◆ **Texte support**
>>>>>

Denis Antoine, 39 ans bientôt, est soudeur dans une usine de transformation alimentaire. Il est aussi un artiste autodidacte extraordinaire qui vient de découvrir son potentiel. Il y a 3 ans, il s’est mis à travailler l’acier inoxydable autrement pour arriver à créer des œuvres uniques en leur genre. C’est ainsi que dans son garage à Résidence NHDC de Geoffroy Bambous, transformé en atelier, un impressionnant rhinocéros est né.
L’esthétisme présent atteste la qualité du travail de cet homme incroyablement talentueux, passionné de soudure. Et qui mérite la reconnaissance. Lui, l’enfant déscolarisé après le primaire, appelé à travailler dès l’âge de 12 ans, est en train de vivre avec émerveillement une expérience qu’il savoure à chaque fois que des yeux admiratifs s’écarquillent devant ses créations.
C’est une pièce unique qui en jette dont dispose Denis Antoine dans son salon. Impossible de ne pas s’attarder sur ce rhinocéros en acier inoxydable qui suscite l’admiration tant le travail réalisé est de qualité. De loin déjà, il impressionne.
De près, c’est un travail d’orfèvre en 3D qui s’offre au regard admirateur et qui laisse sans voix. Les mensurations du bijou : largeur 1 mètre 40 cm, hauteur 80 cm au garrot, avec une masse d’environ 70 kilos. Des branches de différentes dimensions, de 6 à 8 mm, qui s’entrelacent par un soudage au TIG et à l’arc, donnent forme à cet animal imposant et font deviner ses muscles. 37 barres d’acier inoxydable ont été utilisées pour sa conception. Des feuilles par endroits sont pour rappeler que la structure est une évocation de branches, de bois pour un animal qui a pour habitat la savane. L’inox plat donne les cornes et d’autres caractéristiques qui font du rhinocéros un animal unique, dégageant une force à repousser les plus téméraires. L’ensemble est une réalisation artistique qui mérite indéniablement d’être exposée là où sa valeur sera appréciée et reconnue.
À deux reprises, le rhinocéros en inox de Denis Antoine a quitté son salon de la NHDC de Bambous pour être vu ailleurs, l’année dernière. C’était le temps d’une exposition de quelques jours à Lakaz Flanbwayan et d’une autre beaucoup plus longue au parc de Casela.
Déscolarisé après le primaire, l’art lui offre une autre chance
Renaissance, c’est ainsi que Denis Antoine a intitulé son rhinocéros. Ce choix n’est pas un hasard. D’une part, le rhinocéros noir est en voie de disparition. Pour son interprétation de l’animal, l’artiste soudeur a choisi de travailler une matière qu’il aime particulièrement, l’acier inoxydable, pour donner une autre naissance, voire, rendre hommage à l’imposant mammifère. « L’inox, comme une femme, requiert de la délicatesse. Il faut le travailler doucement, car c’est une matière difficile à souder », dit Denis Antoine. Et d’autre part, parce que cette renaissance est aussi la sienne.

<<<<<

Reproduisez sans rien changer le passage du texte sur le rhinocéros en inox qui débute aux mots « À deux reprises, le » et s'arrête après les mots « parc de Casela. ». Les enregistrements ci-dessous n'ont aucun rapport avec le texte sur le rhinocéros en inox.

◆ **Données fournies**
>>>>>

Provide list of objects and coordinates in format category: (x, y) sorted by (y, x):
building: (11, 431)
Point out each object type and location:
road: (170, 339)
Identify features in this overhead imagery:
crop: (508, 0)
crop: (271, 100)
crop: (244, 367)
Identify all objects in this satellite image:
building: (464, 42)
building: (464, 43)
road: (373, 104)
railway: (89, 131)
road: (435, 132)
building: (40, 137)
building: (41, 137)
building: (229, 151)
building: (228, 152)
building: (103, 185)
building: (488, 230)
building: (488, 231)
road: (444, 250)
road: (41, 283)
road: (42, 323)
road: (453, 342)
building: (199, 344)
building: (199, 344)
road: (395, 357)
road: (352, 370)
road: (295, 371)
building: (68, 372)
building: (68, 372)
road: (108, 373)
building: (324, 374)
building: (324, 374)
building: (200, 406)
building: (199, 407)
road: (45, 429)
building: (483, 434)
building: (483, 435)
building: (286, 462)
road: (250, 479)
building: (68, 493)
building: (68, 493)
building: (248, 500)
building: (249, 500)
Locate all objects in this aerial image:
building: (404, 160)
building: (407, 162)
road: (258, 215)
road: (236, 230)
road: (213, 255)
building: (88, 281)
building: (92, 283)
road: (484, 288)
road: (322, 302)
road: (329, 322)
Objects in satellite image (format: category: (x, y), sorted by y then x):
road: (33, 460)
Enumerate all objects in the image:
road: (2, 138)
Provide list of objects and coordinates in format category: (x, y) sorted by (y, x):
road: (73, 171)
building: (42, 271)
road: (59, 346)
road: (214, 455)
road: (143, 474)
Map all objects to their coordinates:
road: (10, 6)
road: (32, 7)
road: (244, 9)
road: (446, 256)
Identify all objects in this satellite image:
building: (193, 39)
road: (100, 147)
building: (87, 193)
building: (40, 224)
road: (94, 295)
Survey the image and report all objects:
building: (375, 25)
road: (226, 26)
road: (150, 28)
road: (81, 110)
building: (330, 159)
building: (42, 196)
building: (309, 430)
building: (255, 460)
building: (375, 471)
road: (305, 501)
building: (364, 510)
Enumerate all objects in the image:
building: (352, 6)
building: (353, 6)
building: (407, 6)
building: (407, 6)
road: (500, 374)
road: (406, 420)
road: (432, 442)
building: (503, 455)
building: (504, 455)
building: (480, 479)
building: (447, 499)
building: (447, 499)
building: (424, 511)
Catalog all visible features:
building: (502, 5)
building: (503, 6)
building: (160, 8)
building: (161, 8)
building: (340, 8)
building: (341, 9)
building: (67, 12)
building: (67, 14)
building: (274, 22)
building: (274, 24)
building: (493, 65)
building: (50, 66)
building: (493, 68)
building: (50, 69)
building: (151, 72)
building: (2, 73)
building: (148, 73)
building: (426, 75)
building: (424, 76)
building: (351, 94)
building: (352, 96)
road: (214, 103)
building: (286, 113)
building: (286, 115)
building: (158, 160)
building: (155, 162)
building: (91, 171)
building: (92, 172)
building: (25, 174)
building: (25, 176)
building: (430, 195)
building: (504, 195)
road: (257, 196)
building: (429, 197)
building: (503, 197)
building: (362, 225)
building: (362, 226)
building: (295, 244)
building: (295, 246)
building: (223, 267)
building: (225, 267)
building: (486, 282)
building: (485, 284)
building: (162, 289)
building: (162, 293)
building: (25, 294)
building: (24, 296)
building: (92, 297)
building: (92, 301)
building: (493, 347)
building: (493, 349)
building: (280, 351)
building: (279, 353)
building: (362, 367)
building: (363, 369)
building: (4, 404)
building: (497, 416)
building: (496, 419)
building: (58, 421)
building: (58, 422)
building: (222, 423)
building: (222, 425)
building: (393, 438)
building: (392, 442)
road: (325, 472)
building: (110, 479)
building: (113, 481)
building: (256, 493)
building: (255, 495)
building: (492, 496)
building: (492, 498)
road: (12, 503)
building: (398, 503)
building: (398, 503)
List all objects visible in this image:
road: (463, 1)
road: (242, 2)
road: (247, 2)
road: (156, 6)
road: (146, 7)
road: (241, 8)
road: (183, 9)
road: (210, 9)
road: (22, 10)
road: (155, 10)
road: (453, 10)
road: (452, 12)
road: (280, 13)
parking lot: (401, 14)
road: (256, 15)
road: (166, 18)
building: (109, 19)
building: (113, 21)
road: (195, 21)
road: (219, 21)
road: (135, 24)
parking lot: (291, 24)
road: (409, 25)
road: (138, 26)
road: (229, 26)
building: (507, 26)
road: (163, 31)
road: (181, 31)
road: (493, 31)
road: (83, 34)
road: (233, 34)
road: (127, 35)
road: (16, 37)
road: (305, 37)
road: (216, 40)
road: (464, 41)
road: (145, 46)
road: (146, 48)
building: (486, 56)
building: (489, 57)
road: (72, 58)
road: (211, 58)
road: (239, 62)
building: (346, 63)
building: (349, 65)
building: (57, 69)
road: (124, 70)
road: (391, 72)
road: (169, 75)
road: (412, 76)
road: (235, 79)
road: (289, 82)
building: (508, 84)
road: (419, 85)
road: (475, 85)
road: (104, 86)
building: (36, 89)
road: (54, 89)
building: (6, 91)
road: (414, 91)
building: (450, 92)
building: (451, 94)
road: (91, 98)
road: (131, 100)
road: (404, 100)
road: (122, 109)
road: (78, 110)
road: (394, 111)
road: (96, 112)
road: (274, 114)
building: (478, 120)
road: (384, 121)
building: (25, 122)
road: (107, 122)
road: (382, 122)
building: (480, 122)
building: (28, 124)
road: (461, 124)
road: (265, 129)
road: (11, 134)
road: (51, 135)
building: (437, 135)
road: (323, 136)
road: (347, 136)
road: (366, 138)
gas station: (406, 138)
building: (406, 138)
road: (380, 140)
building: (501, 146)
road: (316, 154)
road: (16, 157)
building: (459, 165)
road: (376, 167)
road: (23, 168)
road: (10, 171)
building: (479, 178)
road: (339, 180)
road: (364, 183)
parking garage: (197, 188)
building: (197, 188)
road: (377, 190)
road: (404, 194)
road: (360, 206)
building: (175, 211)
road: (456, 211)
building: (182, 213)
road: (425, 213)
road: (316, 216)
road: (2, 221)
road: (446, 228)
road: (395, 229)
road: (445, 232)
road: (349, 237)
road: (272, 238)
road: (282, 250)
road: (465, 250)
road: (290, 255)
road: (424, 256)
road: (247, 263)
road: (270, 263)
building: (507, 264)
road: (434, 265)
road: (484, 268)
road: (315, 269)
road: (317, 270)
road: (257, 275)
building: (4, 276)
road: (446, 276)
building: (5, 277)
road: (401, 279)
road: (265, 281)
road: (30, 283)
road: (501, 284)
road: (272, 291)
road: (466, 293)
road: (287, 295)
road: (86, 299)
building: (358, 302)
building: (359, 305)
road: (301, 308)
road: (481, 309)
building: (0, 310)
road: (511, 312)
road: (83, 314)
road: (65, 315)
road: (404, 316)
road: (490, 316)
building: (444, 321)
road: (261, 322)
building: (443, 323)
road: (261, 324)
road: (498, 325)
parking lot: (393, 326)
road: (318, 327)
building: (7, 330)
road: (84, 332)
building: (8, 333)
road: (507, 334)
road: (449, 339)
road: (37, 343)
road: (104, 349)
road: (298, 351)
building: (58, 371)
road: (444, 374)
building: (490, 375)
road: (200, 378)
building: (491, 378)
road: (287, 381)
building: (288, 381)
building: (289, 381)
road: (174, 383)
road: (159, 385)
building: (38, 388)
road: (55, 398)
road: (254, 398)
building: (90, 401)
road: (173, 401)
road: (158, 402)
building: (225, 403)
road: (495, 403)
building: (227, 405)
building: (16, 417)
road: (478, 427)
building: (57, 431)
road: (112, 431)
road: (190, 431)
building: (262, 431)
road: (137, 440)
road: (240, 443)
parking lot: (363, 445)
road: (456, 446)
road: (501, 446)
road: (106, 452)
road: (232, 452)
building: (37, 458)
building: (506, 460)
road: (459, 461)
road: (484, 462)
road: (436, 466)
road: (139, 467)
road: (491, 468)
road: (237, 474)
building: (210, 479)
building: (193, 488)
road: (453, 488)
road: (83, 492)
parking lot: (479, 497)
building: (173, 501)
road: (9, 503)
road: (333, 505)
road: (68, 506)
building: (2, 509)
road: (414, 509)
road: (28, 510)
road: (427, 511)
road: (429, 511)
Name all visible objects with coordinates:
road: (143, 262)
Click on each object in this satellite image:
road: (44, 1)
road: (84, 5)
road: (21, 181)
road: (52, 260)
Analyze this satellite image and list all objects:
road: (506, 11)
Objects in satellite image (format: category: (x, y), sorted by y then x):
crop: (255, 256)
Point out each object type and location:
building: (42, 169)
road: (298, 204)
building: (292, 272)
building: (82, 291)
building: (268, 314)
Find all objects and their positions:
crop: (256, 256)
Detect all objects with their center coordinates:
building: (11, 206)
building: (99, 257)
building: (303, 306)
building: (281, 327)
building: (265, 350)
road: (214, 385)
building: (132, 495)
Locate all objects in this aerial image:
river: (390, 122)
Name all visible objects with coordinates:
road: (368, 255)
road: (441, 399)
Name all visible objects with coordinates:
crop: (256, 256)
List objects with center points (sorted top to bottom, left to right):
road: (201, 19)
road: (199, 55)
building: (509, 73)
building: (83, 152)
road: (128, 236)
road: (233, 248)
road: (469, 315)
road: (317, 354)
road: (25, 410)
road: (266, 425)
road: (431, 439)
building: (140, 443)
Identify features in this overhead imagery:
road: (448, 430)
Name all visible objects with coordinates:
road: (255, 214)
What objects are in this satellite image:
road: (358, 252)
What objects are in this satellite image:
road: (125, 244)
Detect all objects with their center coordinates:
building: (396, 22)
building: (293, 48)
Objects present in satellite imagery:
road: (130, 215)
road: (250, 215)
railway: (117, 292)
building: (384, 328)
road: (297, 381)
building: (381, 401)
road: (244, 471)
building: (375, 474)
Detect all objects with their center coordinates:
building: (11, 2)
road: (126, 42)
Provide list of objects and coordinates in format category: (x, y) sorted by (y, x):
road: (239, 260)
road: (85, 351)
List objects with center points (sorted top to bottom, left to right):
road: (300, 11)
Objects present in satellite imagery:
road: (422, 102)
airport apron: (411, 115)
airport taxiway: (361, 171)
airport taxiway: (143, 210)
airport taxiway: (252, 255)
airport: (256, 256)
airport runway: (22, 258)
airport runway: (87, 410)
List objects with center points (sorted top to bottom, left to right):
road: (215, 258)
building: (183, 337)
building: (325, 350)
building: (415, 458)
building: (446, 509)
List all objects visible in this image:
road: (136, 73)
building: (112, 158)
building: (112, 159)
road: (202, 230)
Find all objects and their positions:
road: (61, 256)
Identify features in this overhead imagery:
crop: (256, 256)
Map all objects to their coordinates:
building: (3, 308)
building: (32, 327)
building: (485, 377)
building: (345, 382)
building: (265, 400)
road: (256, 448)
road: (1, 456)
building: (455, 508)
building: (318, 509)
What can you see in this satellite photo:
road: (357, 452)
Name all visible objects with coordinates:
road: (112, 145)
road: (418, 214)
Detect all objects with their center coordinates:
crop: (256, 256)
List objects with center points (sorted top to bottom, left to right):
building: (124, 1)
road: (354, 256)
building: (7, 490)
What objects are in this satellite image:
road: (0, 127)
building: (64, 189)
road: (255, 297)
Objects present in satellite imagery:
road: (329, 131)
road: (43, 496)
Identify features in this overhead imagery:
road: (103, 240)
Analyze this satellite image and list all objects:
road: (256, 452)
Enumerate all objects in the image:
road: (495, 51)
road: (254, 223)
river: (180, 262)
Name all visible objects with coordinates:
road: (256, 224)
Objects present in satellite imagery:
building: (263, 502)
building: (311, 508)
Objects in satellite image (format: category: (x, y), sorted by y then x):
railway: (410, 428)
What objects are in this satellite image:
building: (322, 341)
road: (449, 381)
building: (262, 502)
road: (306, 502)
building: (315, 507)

<<<<<

◆ **Corrigé**
À deux reprises, le rhinocéros en inox de Denis Antoine a quitté son salon de la NHDC de Bambous pour être vu ailleurs, l’année dernière. C’était le temps d’une exposition de quelques jours à Lakaz Flanbwayan et d’une autre beaucoup plus longue au parc de Casela.